## Questions on the material:
1. Rewrite the paragraph of the pinch weld thread that begins "Ah gotcha. Well, what DOES happen" more briefly, keeping its main facts.
2. Set down a passage from the pinch weld thread, beginning at the words "## Itzed2u (Aug" and stopping after the words "VW tool number!".
3. In the pinch weld thread, how much did Lapiz Blue R pay for the urethane pad, and where was it bought?

## Text block:

- Opening Delimiter -

Ah gotcha. Well, what DOES happen over time is when you continually jack the car up using a standard hydraulic floor jack without any sort of "pinch weld protection" adapter, the pinch weld will deform. One of my old Mk4's back in the day got to the point that it started to fold and then the jack would just push the pinch weld up against the underside of the unibody. Having something to support both sides of the pinch weld while you are lifting will help maintain them for the life of the vehicle.


----------



## scirockalot8v (Sep 16, 2006)

Hockey pucks, a table saw and about 3 min. 

Sent from my SM-G935V using Tapatalk


----------



## snobrdrdan (Sep 10, 2008)

A couple of options:
https://www.ecstuning.com/b-schwabe...MIiZq6qJzR3gIVUcDICh3YFQ0OEAQYAyABEgKynPD_BwE
or
http://www.purems.com/Products/PROTECHSIDEPADProtech-Side-Lift-Jack-Pad


----------



## Lapiz Blue R (Sep 24, 2018)

I have a urethane pad that I bought for $8 on Ebay when I bought my 15 MK7, been using for 4 years now with no problems.


----------



## Lapiz Blue R (Sep 24, 2018)

Looks like this one, only red. 
http://www.purems.com/Products/PROTECHSIDEPADProtech-Side-Lift-Jack-Pad


----------



## Itzed2u (Aug 27, 2014)

I have a Mk7 GTI, not a Tiguan, but FWIW, I installed the inboard jacking pads that DAP and ECS sell as soon as I got my car, and have been using them to lift one corner at s time since, with no issues. I have not heard of anyone bending the metal from those points.


----------



## Vic Minetola (Jun 14, 2012)

*Pinch-weld Lift Adapters*

I've been using 4"x4" blocks slotted to accomodate the pinch-weld for years, but now I can't remember where I learned that. Method has worked well and application transfers from vehicle-to-vehicle. I should give those blocks an official VW tool number!


----------



## TofuBoyz (Jul 10, 2018)

Those of you using the pinch weld adapter pads, am I correct that you would use these to jack from the center of the pinch weld, allowing easy access to put jack stands on the traditional jacking points?


----------



## southpawboston (Feb 3, 2018)

Has any MQB Tig owner checked to see if there are locations for OEM jack pads inboard of the rocker panel pinch seams like there are for other MQB vehicles?


----------



## Savvv (Apr 22, 2009)

- Closing Delimiter -

## Provided data:
- Opening Delimiter -

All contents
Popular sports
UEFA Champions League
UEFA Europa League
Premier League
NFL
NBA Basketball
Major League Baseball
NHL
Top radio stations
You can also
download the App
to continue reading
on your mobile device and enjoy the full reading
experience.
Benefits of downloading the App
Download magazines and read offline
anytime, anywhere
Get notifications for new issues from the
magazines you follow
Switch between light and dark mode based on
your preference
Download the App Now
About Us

- Closing Delimiter -
- Opening Delimiter -

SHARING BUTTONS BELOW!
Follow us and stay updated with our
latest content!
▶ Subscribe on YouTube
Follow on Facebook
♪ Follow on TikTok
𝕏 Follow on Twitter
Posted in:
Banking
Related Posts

- Closing Delimiter -

## Answers by item number:
1. Repeatedly lifting a car with a standard hydraulic floor jack and no pinch weld protection adapter deforms the pinch weld. On one of the writer's old Mk4s, the pinch weld started to fold until the jack pushed it up against the underside of the unibody. Supporting both sides of the pinch weld while lifting helps keep it in good shape for the life of the vehicle.

2.
## Itzed2u (Aug 27, 2014)

I have a Mk7 GTI, not a Tiguan, but FWIW, I installed the inboard jacking pads that DAP and ECS sell as soon as I got my car, and have been using them to lift one corner at s time since, with no issues. I have not heard of anyone bending the metal from those points.


----------



## Vic Minetola (Jun 14, 2012)

*Pinch-weld Lift Adapters*

I've been using 4"x4" blocks slotted to accomodate the pinch-weld for years, but now I can't remember where I learned that. Method has worked well and application transfers from vehicle-to-vehicle. I should give those blocks an official VW tool number!

3. The pad cost $8 and was bought on Ebay.